Let's take a look at how fast it boiled water on its "Quick Boil" burner:
The Frigidaire took an average of 11.87 minutes to bring 112 ounces of water to a boil, a competitive time when you compare it to other ranges with gas cooktops we've tested. And the Frigidaire boiled water nearly four minutes faster than the Dacor RNRP36GS, a gas range that costs three times as much as the Frigidaire.
The Frigidaire also gave a solid baking performance when in convection baking mode. The convection fan in the back of the oven wall circulates air for more even heat circulation, which is ideal when you're baking food on more than one oven rack. With the convection fan on, the Frigidaire evenly baked two racks of biscuits. The color of the biscuits teetered toward being too dark, but you could address that with shorter cook times, an easy fix when you consider the overall evenness.
I also used the convection fan to roast a chicken. The skin wasn't as crisp as I would've liked, but the meat was juicy and tender.
The Frigidaire's broil performance was the biggest disappointment. The oven took an average of 16.78 minutes to broil six hamburger patties, which makes it among the slowest performers of the electric ovens we've tested. And the burgers cooked quickly on the outside, so the patties were nearly burnt before they all reached an interior temperature of 145 degrees.
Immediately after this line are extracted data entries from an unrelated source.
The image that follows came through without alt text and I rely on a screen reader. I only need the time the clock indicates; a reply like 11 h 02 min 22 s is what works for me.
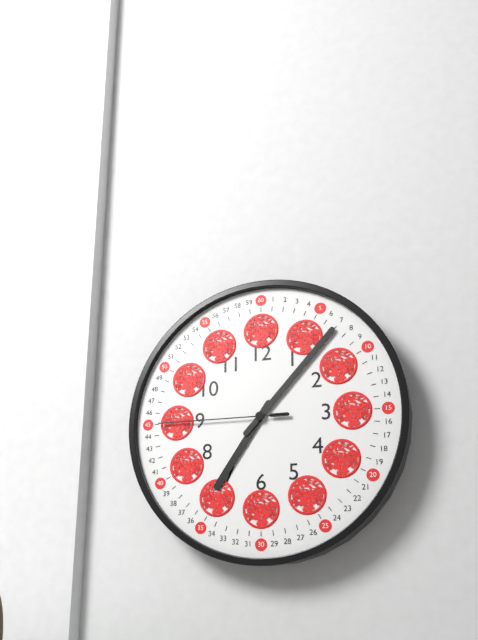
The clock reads 7 h 07 min 45 s
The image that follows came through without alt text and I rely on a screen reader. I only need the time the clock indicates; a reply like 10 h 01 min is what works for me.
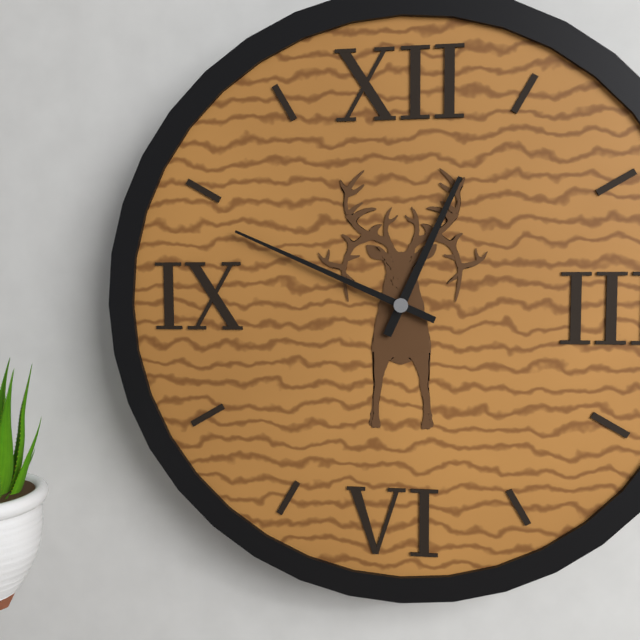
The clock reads 12 h 49 min
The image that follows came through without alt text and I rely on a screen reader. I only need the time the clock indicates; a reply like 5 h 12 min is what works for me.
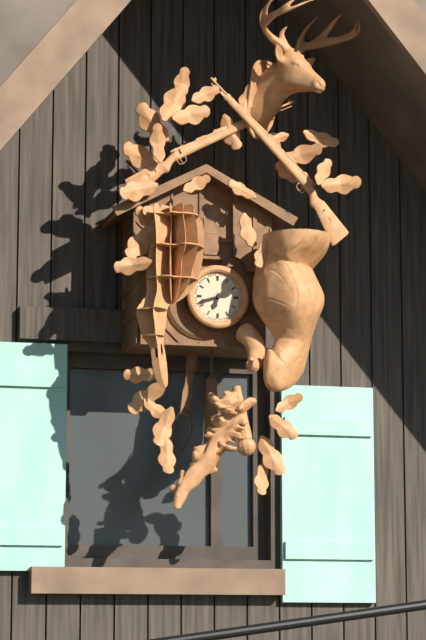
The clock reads 6 h 42 min
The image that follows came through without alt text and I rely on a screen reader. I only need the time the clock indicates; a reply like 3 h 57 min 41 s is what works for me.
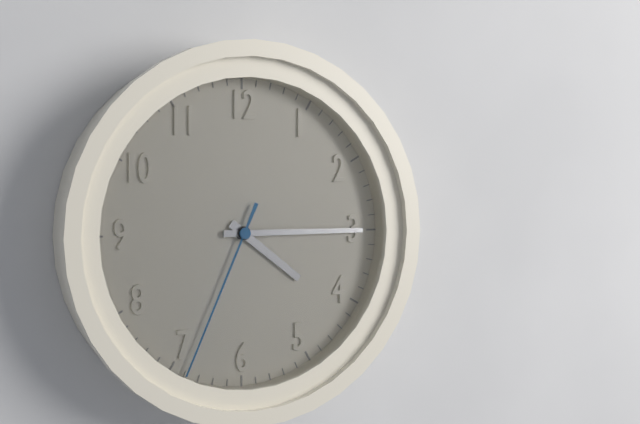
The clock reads 4 h 15 min 34 s
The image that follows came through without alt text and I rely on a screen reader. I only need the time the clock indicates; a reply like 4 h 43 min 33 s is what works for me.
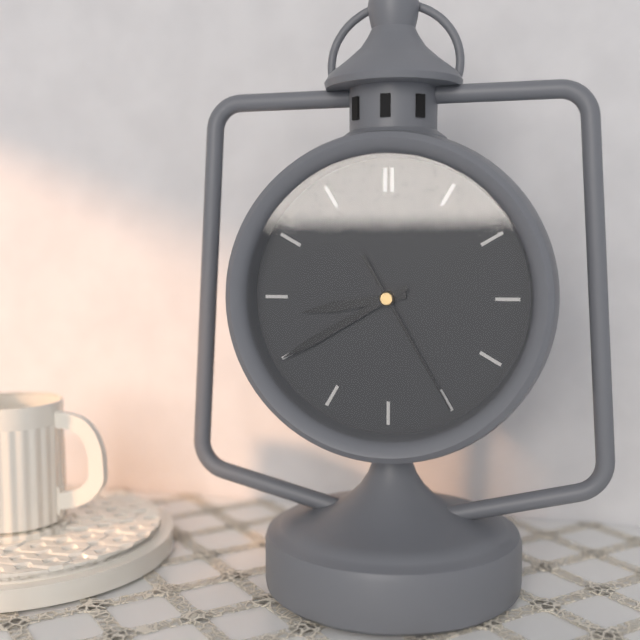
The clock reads 8 h 40 min 25 s
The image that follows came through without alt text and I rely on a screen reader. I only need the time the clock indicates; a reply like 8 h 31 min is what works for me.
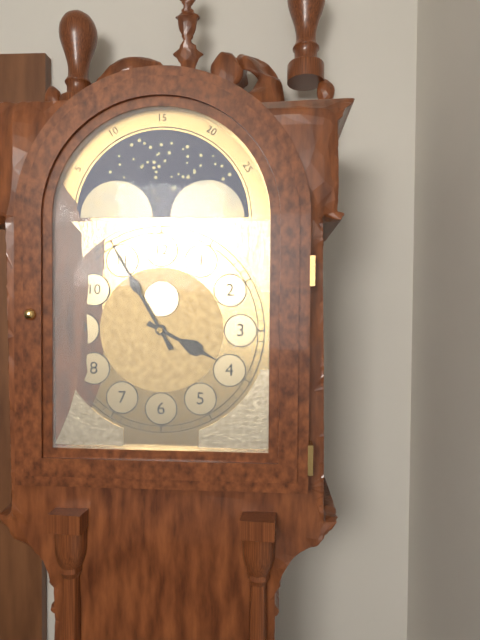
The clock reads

The Frigidaire FGDS3065PF is a fine product. It boils water quickly, bakes biscuits evenly and roasts a tasty chicken. It doesn't come with a lot of add-on features we've come to expect from an oven that costs more than $2,000. But when you compare the Frigidaire to other dual-fuel ranges like the $2,599 KitchenAid KFDD500ESS, the $4,649 KitchenAid KDRS407 or the $6,320 Dacor ER30DSCH, the lack of special additions is a small price to pay for a lower-cost appliance.